5 Ways the Liberal Obsession With Income Inequality Hurts the Poor

Photo Credit: Townhall

Photo Credit: Townhall

After the last century, it shouldn’t even be controversial to assert that the more a nation focuses on income inequality, the more it hurts the poor. After all, there have been whole societies formed around the slogan Marx popularized, “From each according to his ability, to each according to his need” — and they’ve universally been lousy places to be poor. Would you rather be poor in America or Cuba, Vietnam or the old Soviet Union? If the question doesn’t answer itself, P.J. O’Rourke’s quotation about traveling to the Soviet Union with a gang of Communists should answer it for you, “These were people who believed everything about the Soviet Union was perfect, but they were bringing their own toilet paper.” Meanwhile, we live in a world where China has seen tremendous economic growth by embracing some of the capitalistic policies that made America a superpower while the Democrats are embracing some of the policies that led to hundreds of millions of Chinese living in huts on less than a dollar a day…

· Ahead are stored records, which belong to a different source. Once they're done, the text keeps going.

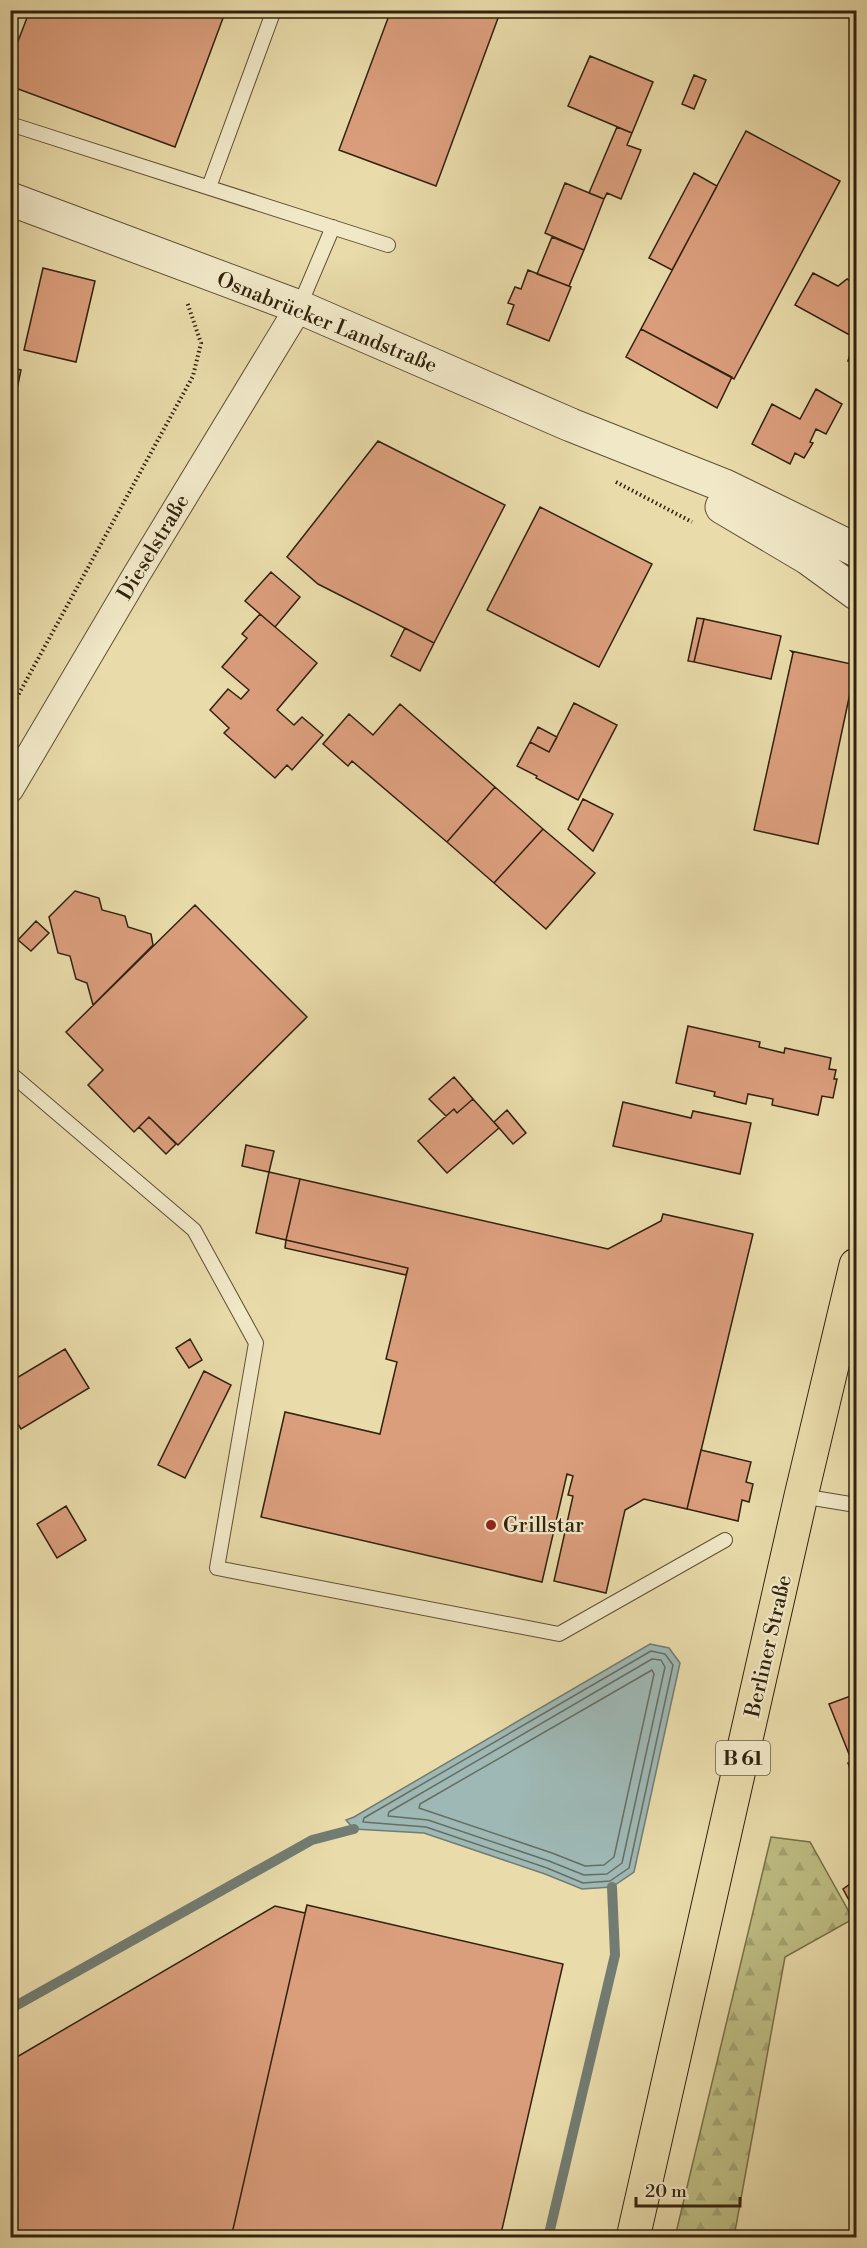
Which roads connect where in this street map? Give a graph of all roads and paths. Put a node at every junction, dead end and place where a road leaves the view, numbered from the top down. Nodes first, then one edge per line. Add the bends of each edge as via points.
1 (274, 10) edge
2 (10, 124) edge
3 (209, 187) junction
4 (10, 199) edge
5 (333, 227) junction
6 (388, 244) dead end
7 (198, 305) dead end
8 (299, 307) junction
9 (640, 453) junction
10 (610, 479) dead end
11 (694, 523) dead end
12 (856, 550) edge
13 (856, 593) edge
14 (10, 710) edge
15 (10, 789) edge
16 (10, 1073) edge
17 (856, 1265) edge
18 (801, 1496) junction
19 (856, 1505) edge
20 (725, 1540) dead end
21 (633, 2238) edge

1 - 3 lane
2 - 3 lane
3 - 5 lane
4 - 8 street, Osnabrücker Landstraße
5 - 6 lane
5 - 8 lane
7 - 14 path via 187,301 201,343 193,375
8 - 9 street, Osnabrücker Landstraße
8 - 15 street, Dieselstraße
9 - 12 street, Osnabrücker Landstraße via 725,486
9 - 13 street, Osnabrücker Landstraße via 808,558
10 - 11 path
16 - 20 lane via 194,1230 256,1343 216,1568 559,1634
17 - 18 main road, Berliner Straße / B 61
18 - 19 lane
18 - 21 main road, Berliner Straße / B 61

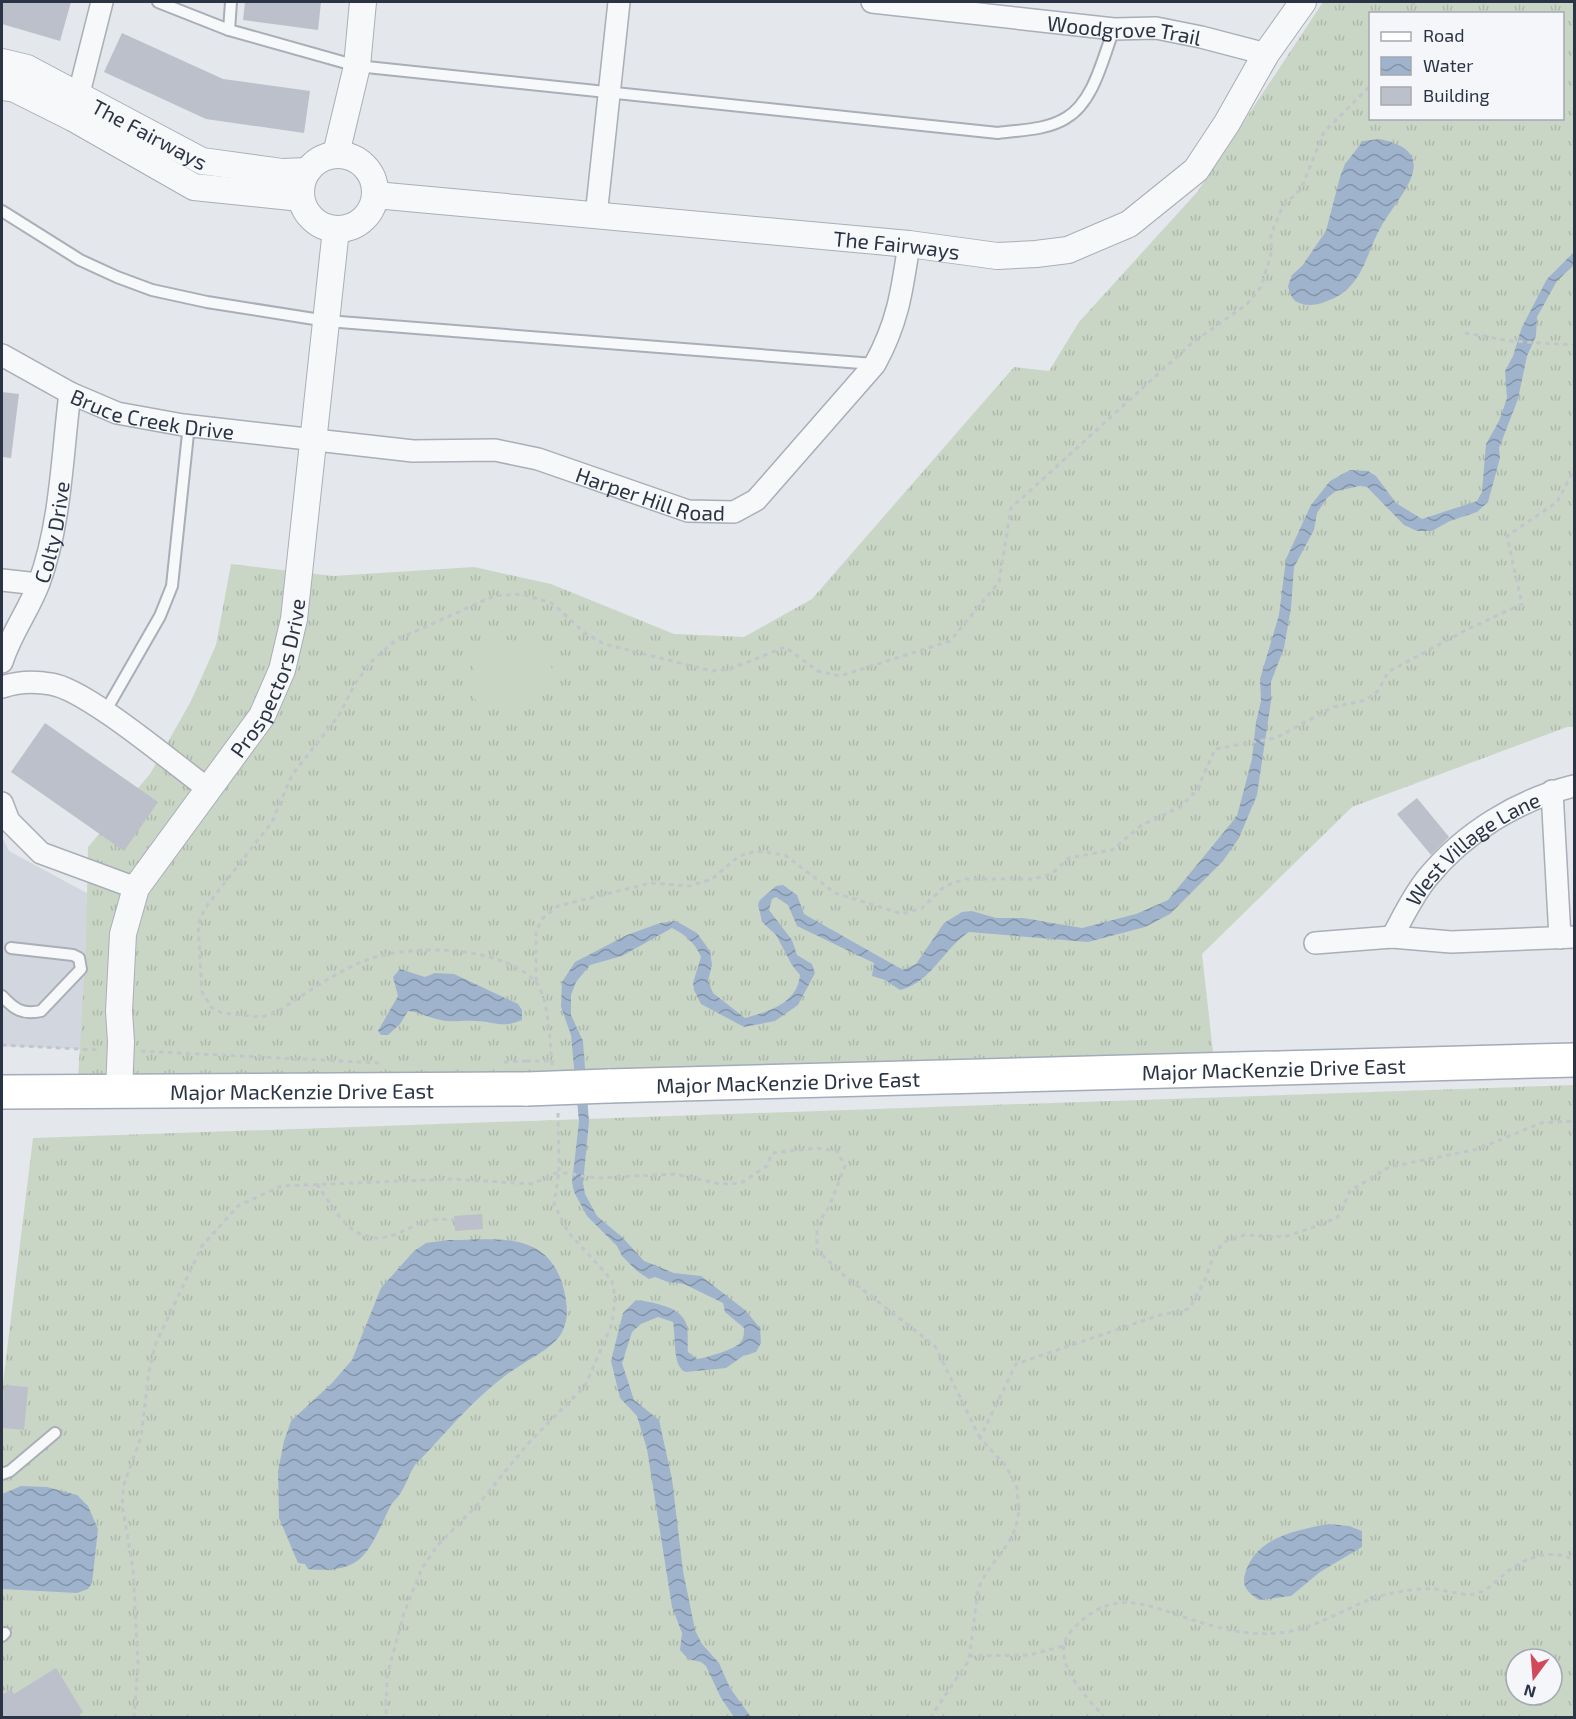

What liberals don’t realize or alternately, just don’t care about, is that their obsession with income inequality may make them feel good, but it actually hurts the poor in a number of ways.

1) The higher the government mandated minimum wage/living wage, the more people it prices out of jobs: When you force businesses to pay people more than they can return in value with their work, companies tend to respond either by hiring better quality people, replacing the jobs with automation, moving the posts overseas or by looking for opportunities to get rid of the positions entirely. The higher the wages and benefits the government insists on, the more stagnant it makes the labor market for the people who need to build their skills the most. If your goal were to deliberately put as many young, unskilled single mothers out of work as possible, the best politically feasible way to do it would be to jack the minimum wage up into the stratosphere.

2) It emphasizes making people more comfortable, not helping them succeed: There is no shame in taking any honest job, but you’re not supposed to make a living pressing the button that drops the fries into the grease at McDonald’s. If you work long enough at an entry level job to worry about raising the minimum wage, you’re failing your family, your society and yourself. Instead of encouraging minimum skill workers to demand that the government force businesses to give them more money than they’re currently worth, we should be encouraging people to build their skills and move up, move on or start their own business. Want poor people to be eligible for more education or training? Want to give them micro-loans? Want to make it easier for them to create small businesses? Those are policies that make poor Americans more valuable. That’s good for them and the country. On the other hand, trying to redistribute income ultimately brings everyone down, especially the poor Americans who lose their drive after becoming dependent on it.